Marlowe’s world-conquering shepherd Tamburlaine loves rolling the names of places round his mouth: Persepolis, Scythia, Aleppo, Damascus.
This relish is palpable in Lourdes Faberes’ swaggering performance as Tamburlaine, knocking out a roll call of conquests as she heads up a female-dominated team. There’s a real thrill watching Faberes in the role – she’s an icy badass in leather trousers.
Elsewhere Ng Choon Ping’s production is pared back to the extreme: six actors and a white wall onto which more names of people and places are projected. It’s stylishly cinematic, a quality continuously underscored by the foreboding soundtrack of percussion from Joji Hirota.
At times this slickness verges on anodyne: there’s little sense of violent devastation and with 10 acts packed into two hours, inevitably some of the details get lost in the mix. This isn’t helped by extensive multi-rolling and while some characters feel distinct, including Fiona Hampton’s hostage-queen Zenocrate, others are underpowered. The cast shines in the private, domestic moments: a blackly humorous family squabble between Tamburlaine and sons, the suicide of a captive king and his wife.

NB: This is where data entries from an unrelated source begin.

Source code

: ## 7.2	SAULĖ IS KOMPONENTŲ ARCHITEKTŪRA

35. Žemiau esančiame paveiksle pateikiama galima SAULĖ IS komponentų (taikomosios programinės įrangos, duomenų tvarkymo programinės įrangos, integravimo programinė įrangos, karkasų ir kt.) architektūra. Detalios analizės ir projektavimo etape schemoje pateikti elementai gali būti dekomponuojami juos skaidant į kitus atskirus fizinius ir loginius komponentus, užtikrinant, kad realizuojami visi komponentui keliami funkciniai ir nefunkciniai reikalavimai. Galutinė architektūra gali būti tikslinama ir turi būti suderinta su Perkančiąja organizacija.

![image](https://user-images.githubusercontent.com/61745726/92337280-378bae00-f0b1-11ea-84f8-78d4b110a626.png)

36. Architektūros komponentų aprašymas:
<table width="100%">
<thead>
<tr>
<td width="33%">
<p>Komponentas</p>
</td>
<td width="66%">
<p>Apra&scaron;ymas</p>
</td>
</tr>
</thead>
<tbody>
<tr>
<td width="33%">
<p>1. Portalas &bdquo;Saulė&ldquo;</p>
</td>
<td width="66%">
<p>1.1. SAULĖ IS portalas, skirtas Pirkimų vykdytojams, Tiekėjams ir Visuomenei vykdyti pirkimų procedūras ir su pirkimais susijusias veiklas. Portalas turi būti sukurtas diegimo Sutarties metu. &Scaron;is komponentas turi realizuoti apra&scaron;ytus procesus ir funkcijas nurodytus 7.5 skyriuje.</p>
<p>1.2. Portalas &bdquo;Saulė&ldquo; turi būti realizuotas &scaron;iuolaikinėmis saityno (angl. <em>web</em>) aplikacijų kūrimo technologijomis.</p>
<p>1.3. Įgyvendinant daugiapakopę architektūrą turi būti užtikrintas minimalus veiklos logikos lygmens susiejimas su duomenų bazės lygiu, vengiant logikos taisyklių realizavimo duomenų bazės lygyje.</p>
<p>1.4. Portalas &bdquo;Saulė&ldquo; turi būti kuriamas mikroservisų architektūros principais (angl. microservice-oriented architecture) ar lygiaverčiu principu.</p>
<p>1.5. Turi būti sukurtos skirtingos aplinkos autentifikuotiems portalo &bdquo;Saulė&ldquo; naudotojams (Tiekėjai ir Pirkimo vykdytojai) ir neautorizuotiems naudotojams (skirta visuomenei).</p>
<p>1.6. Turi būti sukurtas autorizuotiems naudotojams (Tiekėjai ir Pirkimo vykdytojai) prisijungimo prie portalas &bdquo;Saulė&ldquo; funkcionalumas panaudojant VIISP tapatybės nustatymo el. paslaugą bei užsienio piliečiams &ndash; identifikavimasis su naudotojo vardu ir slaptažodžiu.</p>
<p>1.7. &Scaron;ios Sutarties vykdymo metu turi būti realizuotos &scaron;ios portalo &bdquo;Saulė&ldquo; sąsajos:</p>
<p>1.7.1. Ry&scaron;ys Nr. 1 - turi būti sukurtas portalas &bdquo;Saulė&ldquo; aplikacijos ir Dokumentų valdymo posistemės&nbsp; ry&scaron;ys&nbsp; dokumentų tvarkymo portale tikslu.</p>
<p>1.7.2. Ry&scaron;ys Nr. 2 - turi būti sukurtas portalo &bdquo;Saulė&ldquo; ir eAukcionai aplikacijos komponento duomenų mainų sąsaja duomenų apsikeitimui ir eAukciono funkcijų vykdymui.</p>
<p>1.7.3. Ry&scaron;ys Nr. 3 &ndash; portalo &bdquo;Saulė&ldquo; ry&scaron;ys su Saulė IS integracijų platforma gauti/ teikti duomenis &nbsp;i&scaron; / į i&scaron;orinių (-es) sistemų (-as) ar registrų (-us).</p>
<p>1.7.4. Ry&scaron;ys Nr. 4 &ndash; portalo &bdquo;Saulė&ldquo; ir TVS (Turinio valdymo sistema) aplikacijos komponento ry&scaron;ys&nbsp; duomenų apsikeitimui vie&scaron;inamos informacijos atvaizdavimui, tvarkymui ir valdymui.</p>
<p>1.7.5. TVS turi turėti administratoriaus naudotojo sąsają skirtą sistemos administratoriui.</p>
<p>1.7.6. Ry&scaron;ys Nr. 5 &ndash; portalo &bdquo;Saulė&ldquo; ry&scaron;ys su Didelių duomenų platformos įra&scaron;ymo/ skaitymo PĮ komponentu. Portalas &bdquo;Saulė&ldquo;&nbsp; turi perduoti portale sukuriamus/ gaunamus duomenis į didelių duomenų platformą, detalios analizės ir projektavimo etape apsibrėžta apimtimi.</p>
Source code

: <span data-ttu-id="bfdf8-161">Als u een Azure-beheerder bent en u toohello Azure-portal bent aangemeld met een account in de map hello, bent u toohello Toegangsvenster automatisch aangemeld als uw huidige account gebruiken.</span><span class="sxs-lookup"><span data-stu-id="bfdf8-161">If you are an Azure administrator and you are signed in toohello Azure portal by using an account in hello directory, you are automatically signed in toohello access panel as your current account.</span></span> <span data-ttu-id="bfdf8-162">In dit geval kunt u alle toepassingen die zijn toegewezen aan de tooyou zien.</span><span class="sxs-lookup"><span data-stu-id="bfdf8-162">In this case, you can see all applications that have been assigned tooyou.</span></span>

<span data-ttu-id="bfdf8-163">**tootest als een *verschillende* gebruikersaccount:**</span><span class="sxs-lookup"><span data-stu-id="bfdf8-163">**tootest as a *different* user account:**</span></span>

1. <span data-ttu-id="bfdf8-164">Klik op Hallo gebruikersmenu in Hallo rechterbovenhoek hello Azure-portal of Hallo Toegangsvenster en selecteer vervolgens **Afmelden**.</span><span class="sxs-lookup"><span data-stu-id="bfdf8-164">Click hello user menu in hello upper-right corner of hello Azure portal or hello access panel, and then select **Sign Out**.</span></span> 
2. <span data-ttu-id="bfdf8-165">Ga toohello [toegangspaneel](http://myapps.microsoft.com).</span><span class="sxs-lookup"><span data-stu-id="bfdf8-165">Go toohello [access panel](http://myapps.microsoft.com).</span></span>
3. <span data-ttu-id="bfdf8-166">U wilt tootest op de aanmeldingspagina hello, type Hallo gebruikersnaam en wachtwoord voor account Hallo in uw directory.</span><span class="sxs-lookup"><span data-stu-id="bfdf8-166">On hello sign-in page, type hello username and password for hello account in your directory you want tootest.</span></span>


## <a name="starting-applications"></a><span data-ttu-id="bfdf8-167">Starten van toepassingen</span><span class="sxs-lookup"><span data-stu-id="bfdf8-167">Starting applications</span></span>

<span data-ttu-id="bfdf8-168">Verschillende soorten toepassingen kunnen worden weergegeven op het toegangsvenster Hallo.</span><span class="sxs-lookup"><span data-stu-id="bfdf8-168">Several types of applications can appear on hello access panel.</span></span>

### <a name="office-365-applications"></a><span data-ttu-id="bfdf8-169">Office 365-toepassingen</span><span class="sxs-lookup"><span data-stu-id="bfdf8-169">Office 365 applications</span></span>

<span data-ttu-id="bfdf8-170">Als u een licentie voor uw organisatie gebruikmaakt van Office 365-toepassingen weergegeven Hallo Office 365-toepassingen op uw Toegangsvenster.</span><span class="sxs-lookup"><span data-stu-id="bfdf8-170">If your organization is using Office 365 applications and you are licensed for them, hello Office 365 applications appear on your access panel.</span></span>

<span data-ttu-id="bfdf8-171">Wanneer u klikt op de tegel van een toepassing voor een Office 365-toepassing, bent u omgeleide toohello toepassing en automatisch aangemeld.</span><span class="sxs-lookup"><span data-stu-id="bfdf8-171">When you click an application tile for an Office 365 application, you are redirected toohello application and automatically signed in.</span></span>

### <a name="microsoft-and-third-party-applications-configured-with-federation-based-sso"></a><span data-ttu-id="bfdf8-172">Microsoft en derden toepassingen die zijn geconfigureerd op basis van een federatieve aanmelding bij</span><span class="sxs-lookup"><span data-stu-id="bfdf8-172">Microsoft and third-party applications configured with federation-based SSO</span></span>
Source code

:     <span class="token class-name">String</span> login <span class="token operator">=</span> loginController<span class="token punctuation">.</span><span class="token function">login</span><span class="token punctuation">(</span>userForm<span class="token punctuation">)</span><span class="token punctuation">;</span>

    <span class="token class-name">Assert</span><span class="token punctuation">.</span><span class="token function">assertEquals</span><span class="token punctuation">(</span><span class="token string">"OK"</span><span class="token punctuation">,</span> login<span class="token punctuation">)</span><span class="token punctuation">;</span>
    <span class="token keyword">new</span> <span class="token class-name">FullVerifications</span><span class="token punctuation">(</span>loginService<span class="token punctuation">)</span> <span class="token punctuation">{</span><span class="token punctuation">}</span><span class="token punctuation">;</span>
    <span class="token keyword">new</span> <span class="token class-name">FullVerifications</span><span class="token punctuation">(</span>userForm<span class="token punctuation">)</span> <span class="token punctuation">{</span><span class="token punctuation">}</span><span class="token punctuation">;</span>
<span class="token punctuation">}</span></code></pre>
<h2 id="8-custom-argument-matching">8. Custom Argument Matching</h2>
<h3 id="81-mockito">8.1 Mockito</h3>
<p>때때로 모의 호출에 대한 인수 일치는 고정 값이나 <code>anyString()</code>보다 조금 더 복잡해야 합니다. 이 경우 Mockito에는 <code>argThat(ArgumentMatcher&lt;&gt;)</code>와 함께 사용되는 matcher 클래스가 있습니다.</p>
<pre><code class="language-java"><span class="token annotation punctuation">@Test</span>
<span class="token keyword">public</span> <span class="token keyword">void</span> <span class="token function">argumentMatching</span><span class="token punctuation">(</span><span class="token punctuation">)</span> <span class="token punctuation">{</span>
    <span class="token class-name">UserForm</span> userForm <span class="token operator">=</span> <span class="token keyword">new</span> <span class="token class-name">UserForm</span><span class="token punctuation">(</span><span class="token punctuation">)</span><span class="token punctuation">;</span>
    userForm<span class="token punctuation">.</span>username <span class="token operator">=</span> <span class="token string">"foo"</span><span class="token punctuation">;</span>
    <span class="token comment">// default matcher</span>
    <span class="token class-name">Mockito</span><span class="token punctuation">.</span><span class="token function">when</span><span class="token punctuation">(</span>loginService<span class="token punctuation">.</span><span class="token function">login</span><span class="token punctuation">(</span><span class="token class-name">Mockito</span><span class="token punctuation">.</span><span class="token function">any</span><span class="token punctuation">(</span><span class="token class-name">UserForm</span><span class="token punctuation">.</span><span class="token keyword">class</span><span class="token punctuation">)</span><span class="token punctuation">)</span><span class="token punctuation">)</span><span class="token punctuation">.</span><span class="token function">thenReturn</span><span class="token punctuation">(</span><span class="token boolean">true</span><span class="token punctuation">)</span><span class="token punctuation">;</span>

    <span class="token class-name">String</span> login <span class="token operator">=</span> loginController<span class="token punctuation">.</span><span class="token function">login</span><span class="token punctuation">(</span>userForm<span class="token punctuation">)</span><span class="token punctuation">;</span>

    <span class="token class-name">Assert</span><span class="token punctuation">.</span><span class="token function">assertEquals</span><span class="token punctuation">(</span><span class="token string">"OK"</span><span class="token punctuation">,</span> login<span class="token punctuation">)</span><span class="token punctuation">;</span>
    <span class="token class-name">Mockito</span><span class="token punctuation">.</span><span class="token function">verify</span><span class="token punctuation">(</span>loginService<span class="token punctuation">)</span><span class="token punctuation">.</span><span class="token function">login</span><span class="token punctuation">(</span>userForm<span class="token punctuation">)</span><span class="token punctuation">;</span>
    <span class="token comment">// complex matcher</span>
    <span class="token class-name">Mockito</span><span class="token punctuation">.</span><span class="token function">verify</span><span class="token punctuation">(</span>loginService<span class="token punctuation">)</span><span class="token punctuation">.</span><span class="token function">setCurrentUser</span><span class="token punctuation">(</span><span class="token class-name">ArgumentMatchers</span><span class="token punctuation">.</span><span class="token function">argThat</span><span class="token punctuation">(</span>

It is still stirring to see women deal so matter of factly (and bloodthirstily) with power – but there are times when this production leaves you wishing for more nuance, a more assertive expression of some of the ideas bubbling under its surface. There is a teasing suggestion that for all the pomp, Tamburlaine is doing this to impress the girl; like the rest of the production, it’s a potentially fascinating idea, frustratingly underdeveloped.